Cam wollte sich bei dem Jungen bedanken, aber noch während er einen Schritt auf ihn zumachte, sank er auf die Knie. Verwirrt blickte er nach unten, als ihm das Schwert aus der Hand glitt, dann sah er benommen zu dem Jungen hoch. Im nächsten Moment verlor er das Bewusstsein.

Joan starrte verblüfft auf den Schotten. Noch wenige Augenblicke zuvor hatte er im Kampf gegen ihre Angreifer stark und außerordentlich fähig gewirkt, und jetzt plötzlich lag er bäuchlings und mit dem Gesicht im Dreck auf dem Weg. Sie hob das Messer auf, reinigte es rasch am Rücken des Toten vom Blut und schob es in ihren Gürtel. Dann stieg sie über die Leiche hinweg und trat zu ihrem Retter.

Sie sah sofort den dunklen Fleck auf seinem Plaid und musste die Stelle auch gar nicht berühren, um zu wissen, dass es sich um Blut handelte.

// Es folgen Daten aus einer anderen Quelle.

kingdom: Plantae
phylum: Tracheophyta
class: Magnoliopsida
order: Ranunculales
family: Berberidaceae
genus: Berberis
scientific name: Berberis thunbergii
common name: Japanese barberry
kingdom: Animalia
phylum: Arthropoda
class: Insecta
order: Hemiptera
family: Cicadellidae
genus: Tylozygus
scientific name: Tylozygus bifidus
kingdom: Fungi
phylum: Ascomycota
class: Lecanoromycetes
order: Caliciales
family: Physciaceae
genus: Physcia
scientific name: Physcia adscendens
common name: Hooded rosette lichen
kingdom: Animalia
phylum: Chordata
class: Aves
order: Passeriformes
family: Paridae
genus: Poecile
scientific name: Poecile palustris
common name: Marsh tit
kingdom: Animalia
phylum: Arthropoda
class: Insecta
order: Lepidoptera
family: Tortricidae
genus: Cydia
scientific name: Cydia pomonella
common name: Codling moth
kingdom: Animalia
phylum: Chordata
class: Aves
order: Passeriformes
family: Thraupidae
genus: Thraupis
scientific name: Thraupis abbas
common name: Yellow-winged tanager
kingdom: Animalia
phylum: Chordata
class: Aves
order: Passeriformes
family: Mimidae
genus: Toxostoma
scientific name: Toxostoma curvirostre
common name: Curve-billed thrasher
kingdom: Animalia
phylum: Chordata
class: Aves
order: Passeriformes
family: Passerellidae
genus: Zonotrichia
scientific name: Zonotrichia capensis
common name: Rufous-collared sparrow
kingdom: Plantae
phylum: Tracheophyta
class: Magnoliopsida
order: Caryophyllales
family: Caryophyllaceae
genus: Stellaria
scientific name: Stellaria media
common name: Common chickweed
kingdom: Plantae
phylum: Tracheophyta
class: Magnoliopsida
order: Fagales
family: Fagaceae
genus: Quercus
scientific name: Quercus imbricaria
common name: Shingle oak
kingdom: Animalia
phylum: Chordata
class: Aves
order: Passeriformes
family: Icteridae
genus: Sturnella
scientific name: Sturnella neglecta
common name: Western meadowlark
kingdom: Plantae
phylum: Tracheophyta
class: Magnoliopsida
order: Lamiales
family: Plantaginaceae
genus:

Eine Stichwunde, erkannte Joan, aber es überraschte sie, wie schlimm die Verletzung war. Sie hatte gesehen, wie der Rotblonde von hinten mit erhobener Klinge auf den Schotten losgegangen war, um zuzustechen. Als ihr Retter dann aber so kraftvoll gekämpft hatte, war sie zu der Überzeugung gelangt, dass er nicht schlimm verletzt worden sein konnte. Die Menge an Blut, die sein Plaid nässte, ließ jetzt jedoch vermuten, dass ihm eine ziemlich hässliche Wunde zugefügt worden war.

Seufzend ließ Joan sich auf die Fersen nieder und sah sich um. Sie war sich ziemlich sicher, dass drei der vier Männer tot waren. Der vierte, der sie geschlagen hatte, als ihr Retter aufgetaucht war, war allerdings nur bewusstlos. Für einen Moment erwog Joan, das zu ändern, aber sie war eine Heilerin. Sie konnte keinen bewusstlosen Mann töten, nicht einmal einen, der sie wenige Momente zuvor geschlagen hatte. Es verstieß gegen alles, woran sie glaubte.

Ihr Blick schweifte wieder zu ihrem Retter, und sie hob sein Plaid, um sich die Wunde anzusehen. Das Erste, was sie sah, war sein nackter Hintern, aber da sie schon oft verletzte Männer versorgt hatte, handelte sie mit der Routine der erfahrenen Heilerin. Sie achtete nicht auf seine Blöße, sondern wandte ihre Aufmerksamkeit der Wunde zu, die sich ein Stück oberhalb seines Steißbeines befand.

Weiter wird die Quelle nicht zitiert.